• TASK TO CARRY OUT
Return the lines of the records below, unchanged, from the line with "family: Simuliidae" up to and including the line with "family: Sciaridae", leaving the pictures out of your answer.

Collected data
────────────────────────────────────────
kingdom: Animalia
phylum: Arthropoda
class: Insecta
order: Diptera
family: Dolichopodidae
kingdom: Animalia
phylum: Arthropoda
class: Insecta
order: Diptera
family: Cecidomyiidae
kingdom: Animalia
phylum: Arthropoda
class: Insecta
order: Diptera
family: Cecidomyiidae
────────────────────────────────────────
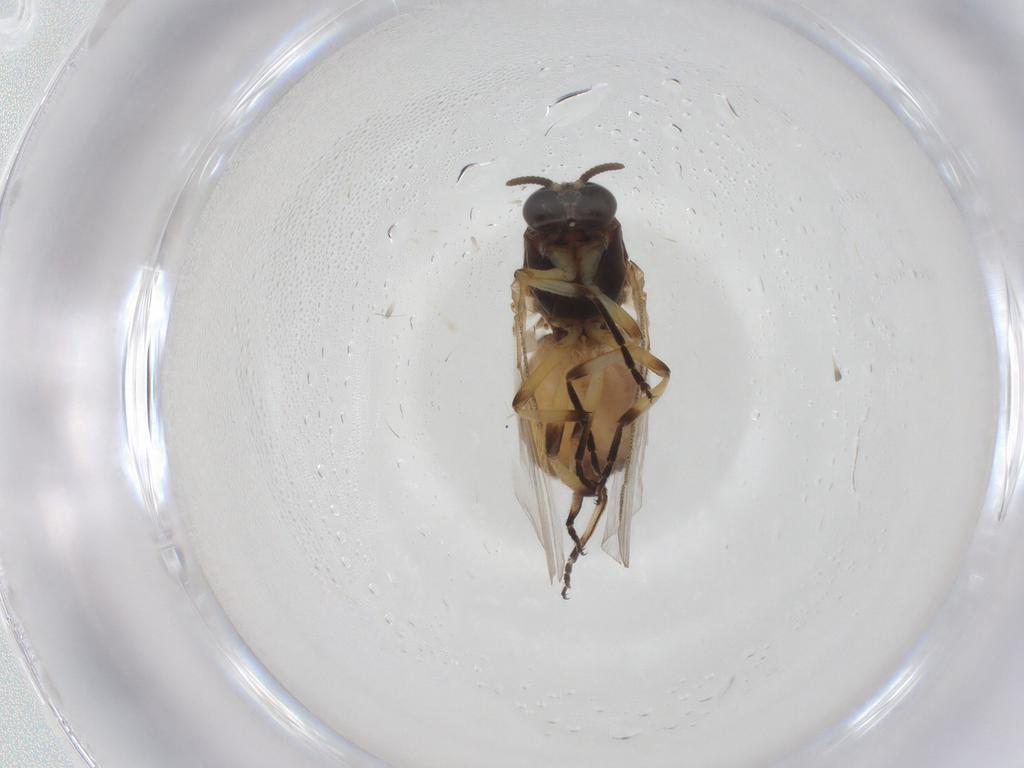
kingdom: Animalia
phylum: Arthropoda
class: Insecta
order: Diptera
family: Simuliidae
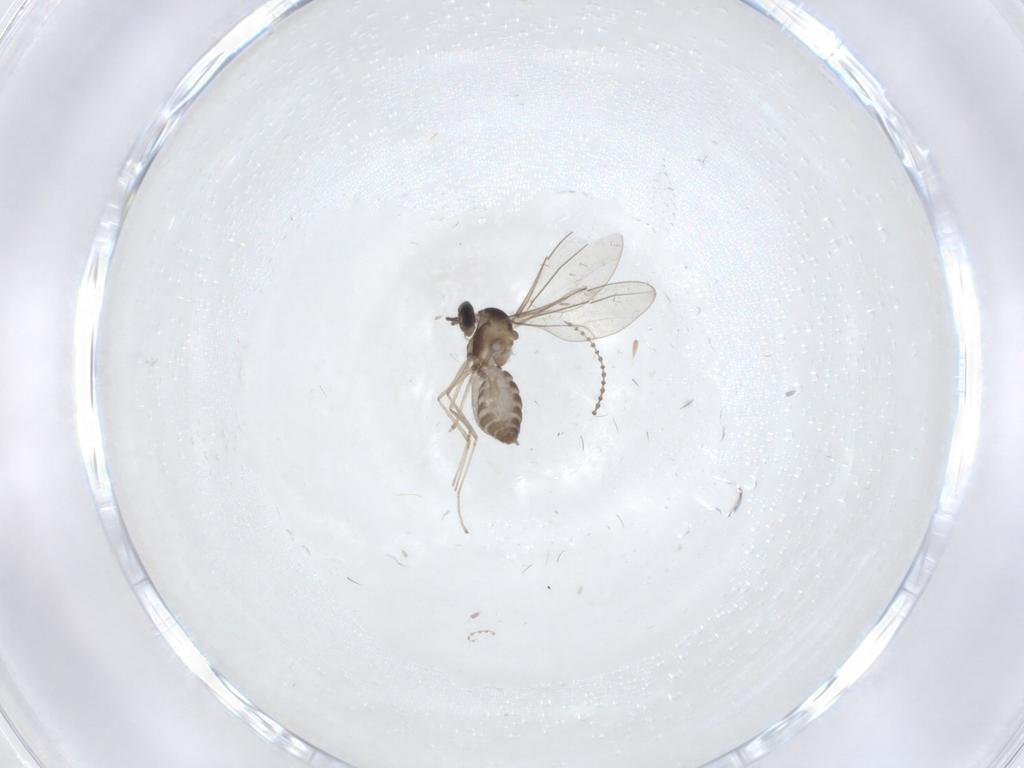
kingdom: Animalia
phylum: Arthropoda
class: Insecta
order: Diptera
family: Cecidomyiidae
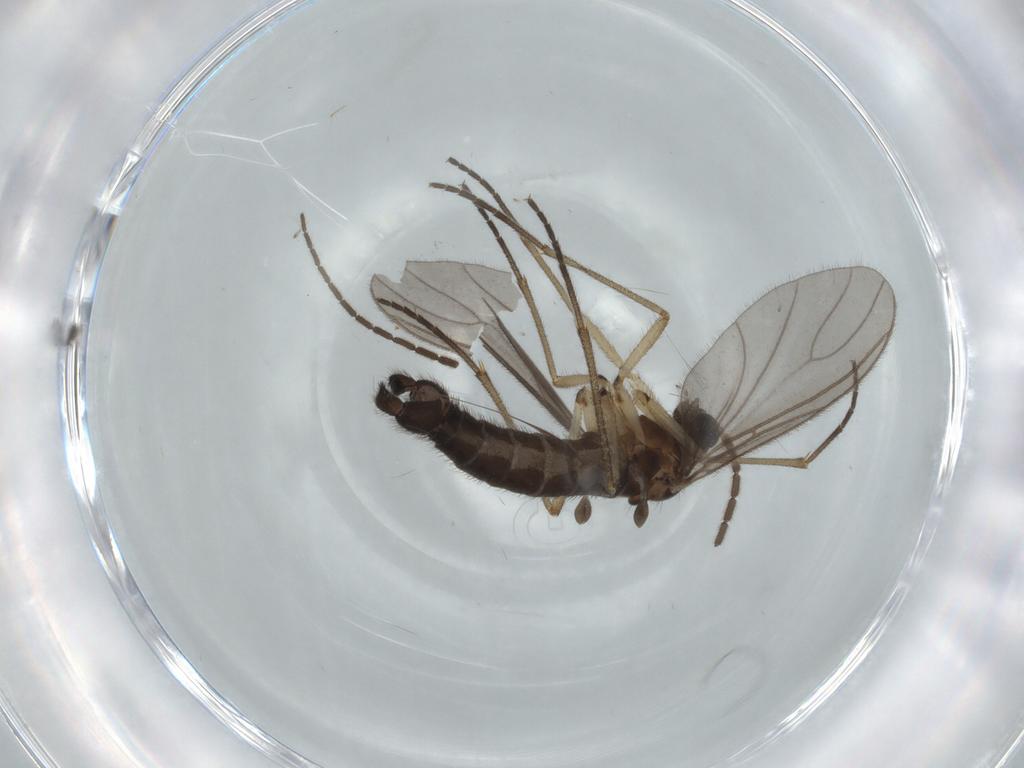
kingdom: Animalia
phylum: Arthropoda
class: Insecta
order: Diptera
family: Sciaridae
────────────────────────────────────────
• RESPONSE TO THIS TASK
family: Simuliidae
kingdom: Animalia
phylum: Arthropoda
class: Insecta
order: Diptera
family: Cecidomyiidae
kingdom: Animalia
phylum: Arthropoda
class: Insecta
order: Diptera
family: Sciaridae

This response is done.